As crianças e adolescentes estão passando tempo demais nas casas de acolhimento, ultrapassando o tempo tolerado que é de dois anos. De acordo com o assessor jurídico da Vara da Infância e Juventude, Robson Moraes dos Santos, a adoção não acontece de uma hora para outra.

Atualmente, em Dourados existem quatro lares de acolhimento para crianças e adolescentes com um total de 62 acolhidos, destes 33% são indígenas. Muitas delas chegam nas unidades depois de passar por problemas familiares. Segundo a diretora do lar, Mônica Marin, algumas chegam machucadas, outras sofrem principalmente por problemas relacionados à dependência dos pais por álcool e droga.
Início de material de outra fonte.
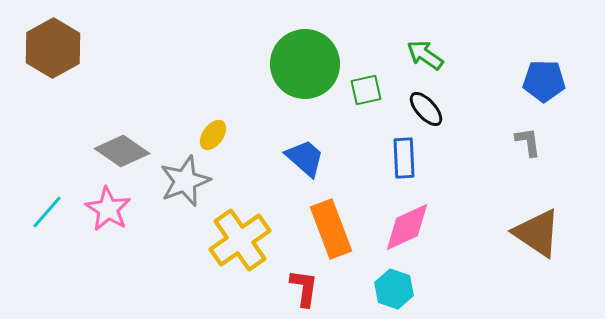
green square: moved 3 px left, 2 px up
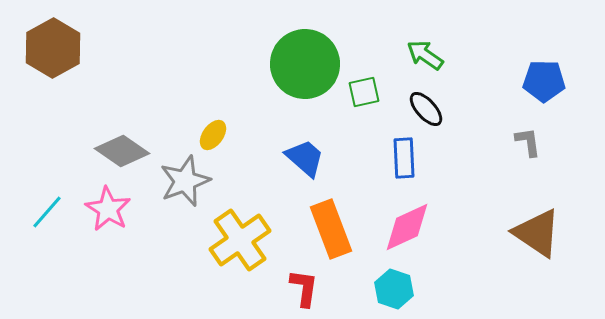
green square: moved 2 px left, 2 px down
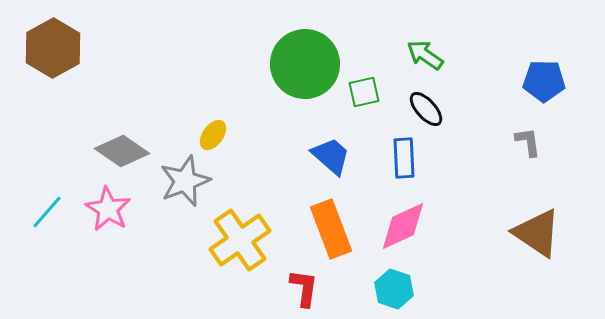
blue trapezoid: moved 26 px right, 2 px up
pink diamond: moved 4 px left, 1 px up
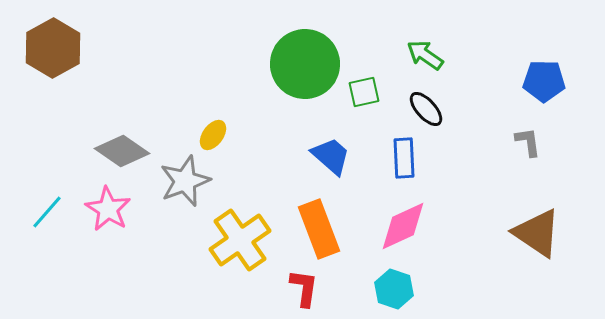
orange rectangle: moved 12 px left
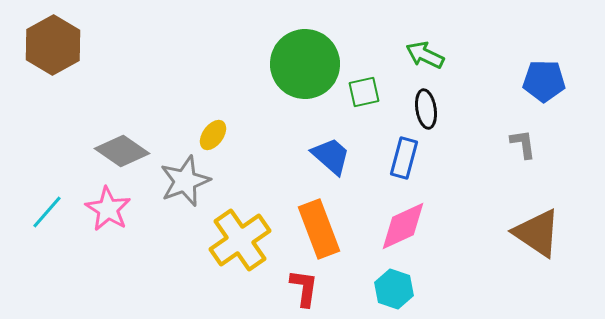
brown hexagon: moved 3 px up
green arrow: rotated 9 degrees counterclockwise
black ellipse: rotated 33 degrees clockwise
gray L-shape: moved 5 px left, 2 px down
blue rectangle: rotated 18 degrees clockwise
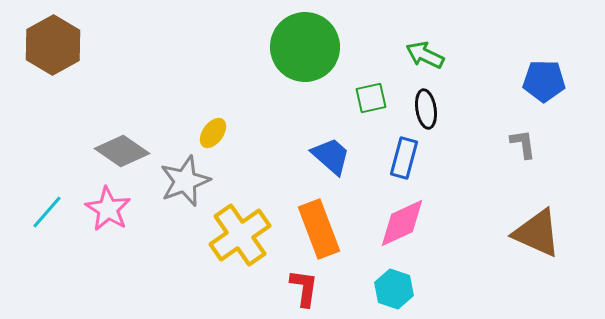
green circle: moved 17 px up
green square: moved 7 px right, 6 px down
yellow ellipse: moved 2 px up
pink diamond: moved 1 px left, 3 px up
brown triangle: rotated 10 degrees counterclockwise
yellow cross: moved 5 px up
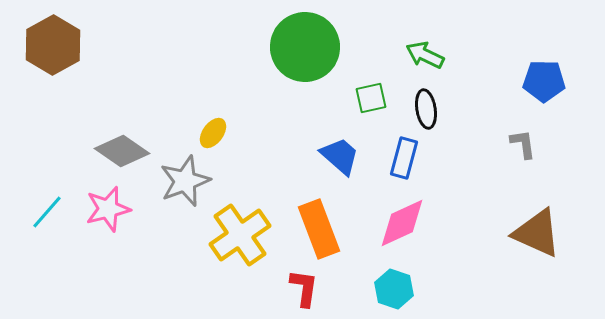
blue trapezoid: moved 9 px right
pink star: rotated 27 degrees clockwise
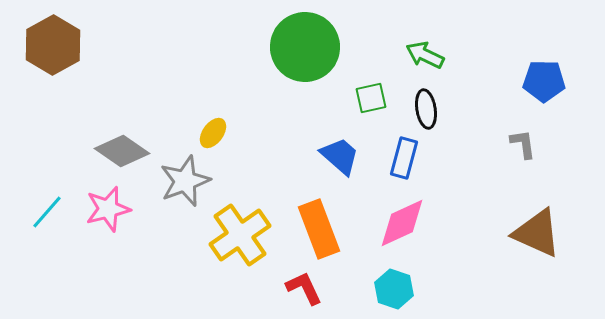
red L-shape: rotated 33 degrees counterclockwise
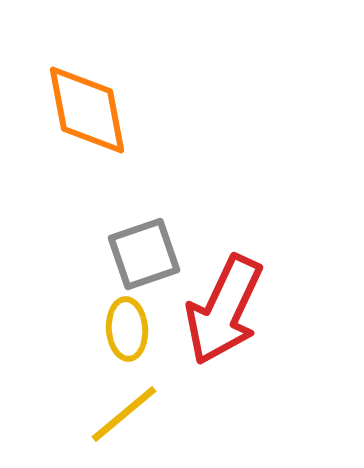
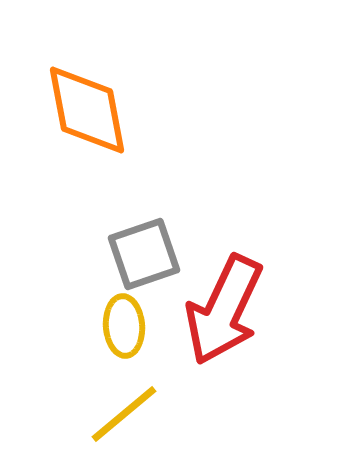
yellow ellipse: moved 3 px left, 3 px up
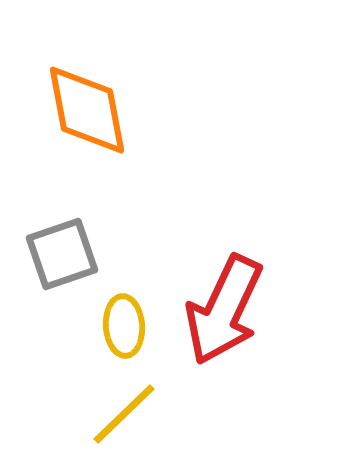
gray square: moved 82 px left
yellow line: rotated 4 degrees counterclockwise
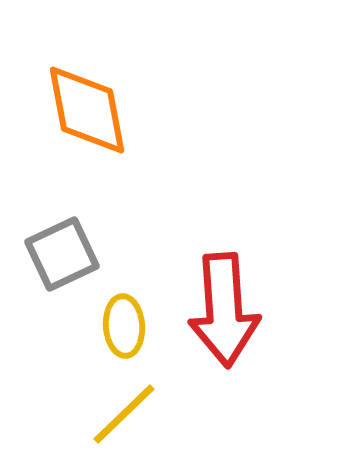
gray square: rotated 6 degrees counterclockwise
red arrow: rotated 29 degrees counterclockwise
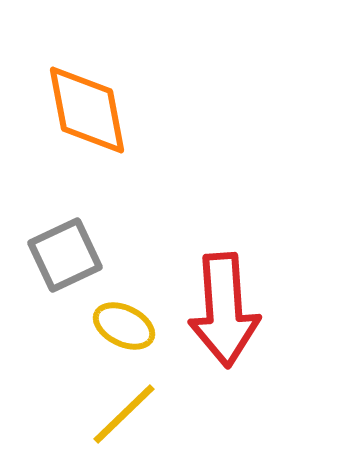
gray square: moved 3 px right, 1 px down
yellow ellipse: rotated 60 degrees counterclockwise
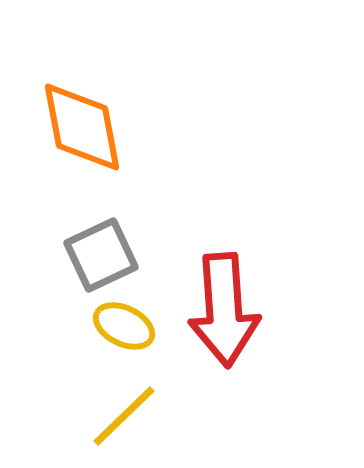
orange diamond: moved 5 px left, 17 px down
gray square: moved 36 px right
yellow line: moved 2 px down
As crianças deixadas nas casas de acolhimento aguardam a reestruturação da família ou vão para a fila de adoção. Por lei, as famílias indígenas têm prioridade. Segundo a antropóloga Beatriz Landa, é recomendado até ir para uma família da mesma etnia, assim elas sofrem menos, porque em famílias ‘comuns’ elas terão que se readaptar.